Although you are only required to give the funds availability policy disclosure to holders of transaction accounts, you are not prohibited from also giving the disclosure to holders of other types of accounts. Some institutions have decided to give the disclosure to all new account holders, whether they are opening transaction accounts or not, to eliminate the possibility of failing to give it in a required situation. Of course, your actual availability policy for nontransaction accounts must match what your disclosure says if you give your disclosure to nontransaction account holders.
In the Regulation CC - Funds Availability Disclosures section, the word “account” will mean only “transaction account.”)
If an account has more than one depositor, you are only required to give the disclosure to one of them. [12 CFR 229.15(c)] Similarly, if a customer is opening more than one account at the same time, and the same funds availability policy applies to all the accounts, you only need to give that customer one disclosure. [12 CFR 229.15(c)] Neither the Regulation nor the Commentary address the issue of whether a depositor opening an account is entitled to the disclosure if the depositor has received the disclosure on an earlier date, either by opening an account at the earlier time or by having received it from you in a mailing. Since the issue is not addressed, we feel the safest approach is to give the disclosure to such a depositor.
Unlike other “disclosure” regulations such as Regulation Z (Truth-in-Lending) and Regulation E (Electronic Funds Transfers), Regulation CC is not limited in coverage to situations involving “consumers.” The disclosure requirements of Regulation CC apply whether the account holder is an individual, a partnership, a corporation, or any other sort of entity (with the exception of a few we’ll list momentarily) so long as the account being opened is a transaction account. And the purpose for opening the account, whether business or personal, does not matter. However, if the account holder is a bank, a savings and loan, a credit union, a mutual savings bank, a savings bank, an office of a “foreign bank,” or the U.S. Treasury, then the disclosure requirements of Regulation CC do not apply, even if the account is a transaction account. [12 CFR 229.2(a)(2)]

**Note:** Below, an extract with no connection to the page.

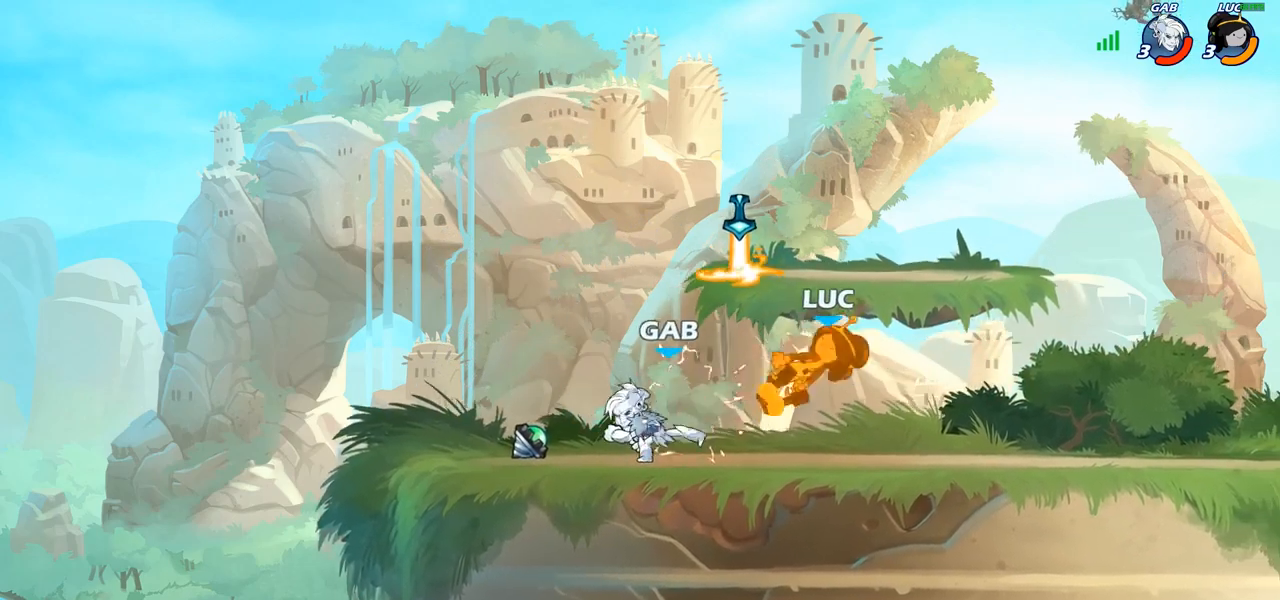
{"buttons": [], "left_stick": "left", "right_stick": "center", "events": [[33, "left_stick", "right"], [200, "left_stick", "up-left"], [333, "left_stick", "down-right"], [483, "left_stick", "left"]]}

(Incidentally, Regulation CC does contain a definition of “consumer account.” How-ever, the term is only used in three circumstances, all of which will be discussed in more detail in Part II of the manual. They are: (1) the requirement that you post a statement of categories and availability periods at locations where deposits to “consumer accounts” are received, Section 229.18(b); (2) the requirement that you send notice of a change in your funds availability policy to holders of “consumer accounts,” Section 229.18(e); and (3) the option to use “calculated availability” on “nonconsumer accounts,” Section 229.19(d). Whether an account is a “consumer account” or not is of no relevance to whether you give the depositor an initial disclosure.